DYNAMIC WHITE-BOX TESTING

Today, most DevSecOps toolchains use dependency checkers to secure their open-source supply chains, preventing incidents such as Log4Shell, and static code analysis to detect bad practices in their code. On the other hand, dynamic analysis, mostly blackbox, has been the technique used by pentesters and attackers, raising most security issues outside DevSecOps. With the latest advances in leveraging source code, such as coverage-based fuzzing, dynamic testing is finally maturing enough to be used in CI/CD pipelines. New capabilities for deterministic regression testing, deduplication of findings, and showing the causing source code locations make developers the primary user group rather than pentesters.  A nice side benefit is always being ahead of the attacker due to source code possession. I predict that in 2023, dynamic white-box testing will see increased adoption in DevSecOps, at scale.
Sergej Dechand
CEO and Co-Founder, Code Intelligence

LESS IS MORE

In 2023 I believe we'll see rebellion against systems that aren't respectful with our time. Systems that generate ample noise and minimal signal. When it comes to the demands on our attention in 2023 and beyond, less is more. Security technology is one area that has been requiring too much of our attention and energy for too long. It's frustrating because there's so much friction where it isn't necessary. There's a better way but consumers of security technology will have to demand it and developers and engineers have to work on it. One small example: authentication. As we move into 2023 we'll look to WebAuthN, Passkeys, and other passwordless systems to improve the user experience and reduce the burden on IT teams. That's where we'll really start to feel the difference. And with this feeling will come elevated expectations that then get transferred to every other aspect of our IT systems and security environments. Hopefully, it will push us to ask why it can't be simplified?
Justin McCarthy
CTO and Co-Founder, StrongDM

EDUCATION IS KEY

In 2023 and beyond, we'll see increased market education on cloud native.
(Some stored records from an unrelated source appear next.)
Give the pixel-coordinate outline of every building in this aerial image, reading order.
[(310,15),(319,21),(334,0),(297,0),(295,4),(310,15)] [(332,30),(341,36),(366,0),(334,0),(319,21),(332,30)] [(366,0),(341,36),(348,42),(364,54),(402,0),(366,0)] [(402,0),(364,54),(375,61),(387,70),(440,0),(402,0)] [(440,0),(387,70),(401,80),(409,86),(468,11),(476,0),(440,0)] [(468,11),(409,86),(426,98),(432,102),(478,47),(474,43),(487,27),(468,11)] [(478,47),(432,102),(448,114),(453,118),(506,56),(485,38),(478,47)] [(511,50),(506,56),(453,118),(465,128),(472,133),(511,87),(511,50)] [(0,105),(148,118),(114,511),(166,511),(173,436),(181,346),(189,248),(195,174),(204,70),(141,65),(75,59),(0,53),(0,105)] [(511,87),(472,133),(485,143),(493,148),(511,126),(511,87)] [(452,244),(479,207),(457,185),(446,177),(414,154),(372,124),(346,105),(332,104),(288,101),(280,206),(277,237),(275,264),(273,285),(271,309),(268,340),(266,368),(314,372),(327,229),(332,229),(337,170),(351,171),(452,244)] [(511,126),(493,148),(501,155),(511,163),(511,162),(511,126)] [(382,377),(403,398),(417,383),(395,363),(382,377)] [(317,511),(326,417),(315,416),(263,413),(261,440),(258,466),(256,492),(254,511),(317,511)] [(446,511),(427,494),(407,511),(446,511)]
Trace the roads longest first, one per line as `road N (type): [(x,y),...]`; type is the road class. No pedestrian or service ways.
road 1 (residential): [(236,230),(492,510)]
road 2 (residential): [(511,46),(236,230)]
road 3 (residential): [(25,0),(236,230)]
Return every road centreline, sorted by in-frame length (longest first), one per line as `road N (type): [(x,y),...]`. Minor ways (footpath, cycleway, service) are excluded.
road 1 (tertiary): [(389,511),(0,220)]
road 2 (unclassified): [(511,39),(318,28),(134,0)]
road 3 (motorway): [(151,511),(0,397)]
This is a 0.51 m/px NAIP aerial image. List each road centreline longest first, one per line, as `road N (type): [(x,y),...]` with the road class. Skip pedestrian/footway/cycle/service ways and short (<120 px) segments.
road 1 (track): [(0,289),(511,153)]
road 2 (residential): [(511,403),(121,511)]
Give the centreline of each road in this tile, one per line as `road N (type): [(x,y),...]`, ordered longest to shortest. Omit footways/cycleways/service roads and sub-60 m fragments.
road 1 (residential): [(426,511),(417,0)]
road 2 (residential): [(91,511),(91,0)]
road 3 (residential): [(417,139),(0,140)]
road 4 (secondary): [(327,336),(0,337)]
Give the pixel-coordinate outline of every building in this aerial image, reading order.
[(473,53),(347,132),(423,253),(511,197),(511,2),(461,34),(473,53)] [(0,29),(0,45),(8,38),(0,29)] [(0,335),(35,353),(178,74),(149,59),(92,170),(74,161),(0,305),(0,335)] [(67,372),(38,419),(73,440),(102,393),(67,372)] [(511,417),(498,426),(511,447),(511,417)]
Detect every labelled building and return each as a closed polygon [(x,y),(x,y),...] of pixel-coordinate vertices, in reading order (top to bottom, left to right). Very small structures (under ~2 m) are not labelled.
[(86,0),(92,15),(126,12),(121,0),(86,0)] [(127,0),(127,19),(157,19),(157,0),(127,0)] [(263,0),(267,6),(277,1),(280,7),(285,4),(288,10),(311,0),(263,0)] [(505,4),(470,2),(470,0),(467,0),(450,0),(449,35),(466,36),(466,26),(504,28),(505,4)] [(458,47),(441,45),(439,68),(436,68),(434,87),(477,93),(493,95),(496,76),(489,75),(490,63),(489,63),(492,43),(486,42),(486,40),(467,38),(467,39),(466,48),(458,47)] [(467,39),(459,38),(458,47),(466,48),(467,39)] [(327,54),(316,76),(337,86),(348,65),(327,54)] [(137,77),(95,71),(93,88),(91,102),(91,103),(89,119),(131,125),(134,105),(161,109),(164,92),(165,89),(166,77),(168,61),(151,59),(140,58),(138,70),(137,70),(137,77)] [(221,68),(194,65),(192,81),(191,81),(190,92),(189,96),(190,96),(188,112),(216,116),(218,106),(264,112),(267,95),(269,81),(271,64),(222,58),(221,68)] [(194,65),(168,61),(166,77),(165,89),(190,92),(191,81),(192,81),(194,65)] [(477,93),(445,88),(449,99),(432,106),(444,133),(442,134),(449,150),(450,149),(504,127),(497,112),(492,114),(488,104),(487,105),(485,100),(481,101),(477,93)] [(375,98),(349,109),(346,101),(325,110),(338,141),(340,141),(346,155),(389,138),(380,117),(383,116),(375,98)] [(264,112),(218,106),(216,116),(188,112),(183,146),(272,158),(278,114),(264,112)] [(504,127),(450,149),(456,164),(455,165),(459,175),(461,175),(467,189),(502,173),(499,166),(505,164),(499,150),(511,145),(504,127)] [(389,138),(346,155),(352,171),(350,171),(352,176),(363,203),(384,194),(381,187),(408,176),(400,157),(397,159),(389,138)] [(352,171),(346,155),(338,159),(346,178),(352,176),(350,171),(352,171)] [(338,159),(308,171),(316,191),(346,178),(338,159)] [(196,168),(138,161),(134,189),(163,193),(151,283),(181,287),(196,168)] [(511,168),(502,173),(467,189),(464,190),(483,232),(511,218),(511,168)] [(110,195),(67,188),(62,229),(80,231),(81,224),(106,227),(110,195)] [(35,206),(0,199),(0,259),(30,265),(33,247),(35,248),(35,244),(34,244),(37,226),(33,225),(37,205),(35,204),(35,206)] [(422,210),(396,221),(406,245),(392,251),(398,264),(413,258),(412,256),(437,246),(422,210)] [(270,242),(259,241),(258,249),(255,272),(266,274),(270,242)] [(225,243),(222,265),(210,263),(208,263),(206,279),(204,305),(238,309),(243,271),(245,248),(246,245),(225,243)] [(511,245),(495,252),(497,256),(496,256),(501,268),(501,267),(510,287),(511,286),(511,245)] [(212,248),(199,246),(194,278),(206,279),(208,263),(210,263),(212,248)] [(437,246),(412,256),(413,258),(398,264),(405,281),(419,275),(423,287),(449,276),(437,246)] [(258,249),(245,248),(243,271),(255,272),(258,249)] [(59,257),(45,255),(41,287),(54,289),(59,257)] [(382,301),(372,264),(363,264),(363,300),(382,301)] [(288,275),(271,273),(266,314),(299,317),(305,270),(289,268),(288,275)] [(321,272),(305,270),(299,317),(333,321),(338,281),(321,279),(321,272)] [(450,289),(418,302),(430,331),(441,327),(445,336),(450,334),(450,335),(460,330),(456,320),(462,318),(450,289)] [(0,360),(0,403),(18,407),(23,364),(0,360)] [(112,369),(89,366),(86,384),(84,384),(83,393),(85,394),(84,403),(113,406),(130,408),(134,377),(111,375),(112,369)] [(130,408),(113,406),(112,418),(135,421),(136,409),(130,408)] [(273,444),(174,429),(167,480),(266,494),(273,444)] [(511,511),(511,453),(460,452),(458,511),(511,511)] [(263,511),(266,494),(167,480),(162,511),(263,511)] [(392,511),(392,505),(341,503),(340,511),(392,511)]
Staffing and lack of knowledge are two of the biggest challenges for cloud-native security. Most DevOps teams are not familiar with security methods, and it isn't their main responsibility. On the other hand, security teams are not familiar with cloud services, Kubernetes, containers and their respective security risks and countermeasures. Educating the market and moving toward a DevSecOps transformation will be critical and widespread in the coming years.